My best friend lives in Southeast Asia next door to an orphanage. One day she messaged me about two new girls she’d seen arrive.
Their heads were shaved to combat a chronic lice problem. And one was missing teeth. This, she told me, was a strong indication that they had been sex trafficked.
Missing teeth facilitated oral sex. One of the girls does not speak; the other, rarely. My mere two degrees of separation from their nightmare has changed the way I experience American media.
Saturday afternoon, I checked my email with the TV on in the background. I looked up when I heard sharp syllables of fear to see a young girl being raped. Little of her was visible — this was a broadcast TV network, after all. But I heard plenty.
Never miss a local story.
The camera framed the attacker’s face with its grisly gratification. My heart beat faster, and my mouth tasted metal.
Abroad, much of the world’s understanding of American values is gleaned from our exported TV/movie culture. On our soil, international students and new immigrants use TV to learn our language and lifestyle.

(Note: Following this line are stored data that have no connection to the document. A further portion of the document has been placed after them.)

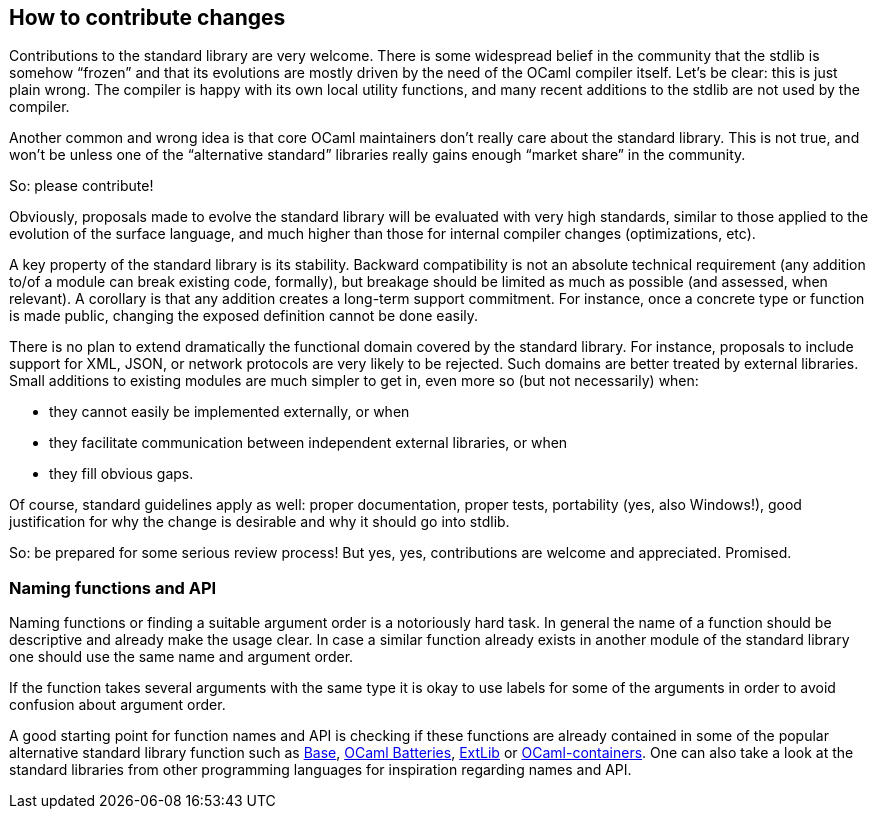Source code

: == How to contribute changes

Contributions to the standard library are very welcome. There is some
widespread belief in the community that the stdlib is somehow "`frozen`"
and that its evolutions are mostly driven by the need of the OCaml
compiler itself. Let’s be clear: this is just plain wrong. The compiler
is happy with its own local utility functions, and many recent additions
to the stdlib are not used by the compiler.

Another common and wrong idea is that core OCaml maintainers don’t
really care about the standard library. This is not true, and won’t be
unless one of the "`alternative standard`" libraries really gains enough
"`market share`" in the community.

So: please contribute!

Obviously, proposals made to evolve the standard library will be
evaluated with very high standards, similar to those applied to the
evolution of the surface language, and much higher than those for
internal compiler changes (optimizations, etc).

A key property of the standard library is its stability. Backward
compatibility is not an absolute technical requirement (any addition
to/of a module can break existing code, formally), but breakage should
be limited as much as possible (and assessed, when relevant). A
corollary is that any addition creates a long-term support commitment.
For instance, once a concrete type or function is made public, changing
the exposed definition cannot be done easily.

There is no plan to extend dramatically the functional domain covered by
the standard library. For instance, proposals to include support for
XML, JSON, or network protocols are very likely to be rejected. Such
domains are better treated by external libraries. Small additions to
existing modules are much simpler to get in, even more so (but not
necessarily) when:

* they cannot easily be implemented externally, or when
* they facilitate communication between independent external libraries,
or when
* they fill obvious gaps.

Of course, standard guidelines apply as well: proper documentation,
proper tests, portability (yes, also Windows!), good justification for
why the change is desirable and why it should go into stdlib.

So: be prepared for some serious review process! But yes, yes,
contributions are welcome and appreciated. Promised.

=== Naming functions and API

Naming functions or finding a suitable argument order is a notoriously
hard task. In general the name of a function should be descriptive and
already make the usage clear. In case a similar function already exists
in another module of the standard library one should use the same name
and argument order.

If the function takes several arguments with the same type it is okay to
use labels for some of the arguments in order to avoid confusion about
argument order.

A good starting point for function names and API is checking if these
functions are already contained in some of the popular alternative
standard library function such as
https://github.com/janestreet/base[Base],
https://github.com/ocaml-batteries-team/batteries-included[OCaml
Batteries], https://github.com/ygrek/ocaml-extlib[ExtLib] or
https://github.com/c-cube/ocaml-containers[OCaml-containers]. One can
also take a look at the standard libraries from other programming
languages for inspiration regarding names and API.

When they see sexual violence in shows like “Criminal Intent” or “Law and Order,” what do they make of us? “Women in peril” aren’t just themes in books and digital media.
They exist in real life. Nigerian schoolchildren. Indian girls gang-raped on their way to the bathroom and hung on a tree. An Ohio teenager hauled from party to party, like a keg of beer, almost naked and nearly unconscious.
I said to my mother recently: “These are the situations we learn about, thanks to (the) Internet. What must have happened to women in the past, unknown to anyone?”
My mom said, “It doesn’t bear imagining.”
Yes, too awful to think about and too appalling to watch from the safety of our sofas. Recent episodes of “Mad Men,” “Scandal,” “House of Cards” and other beloved programs have included rape in their storylines.
It’s all for the good, we are told. Sensitive portrayals will help us understand the world of the rape survivor.
So it’s educational programming?
This is not moral high ground. It is bad logic. If viewing violence does not “make” us violent, then observing compassion will not make us compassionate.
Scenes with sexual violence shock us. Until one day, they don’t.
What remains is a vague unease and an indefinable distrust between men and women. As media consumers, we have a responsibility to set boundaries for an industry that either won’t or doesn’t know how.
America women should lead by demanding fewer depictions of sexual violence on our screens. Our power is personal intolerance.
Change channels. Stream a different movie. Read the IMDb database summary before buying that ticket.
If your protest is but one in a crowd of jaded theatergoers, leave them to it — but by all means, leave. And make it seriously uncomfortable for your man to stay in the room without you.
It is an act of coarse disrespect to watch virtual sexual violence, popcorn in our laps, while women throughout the world experience real pain, humiliation and fear. We are becoming a nation of voyeurs rather than a voice for those who cannot speak.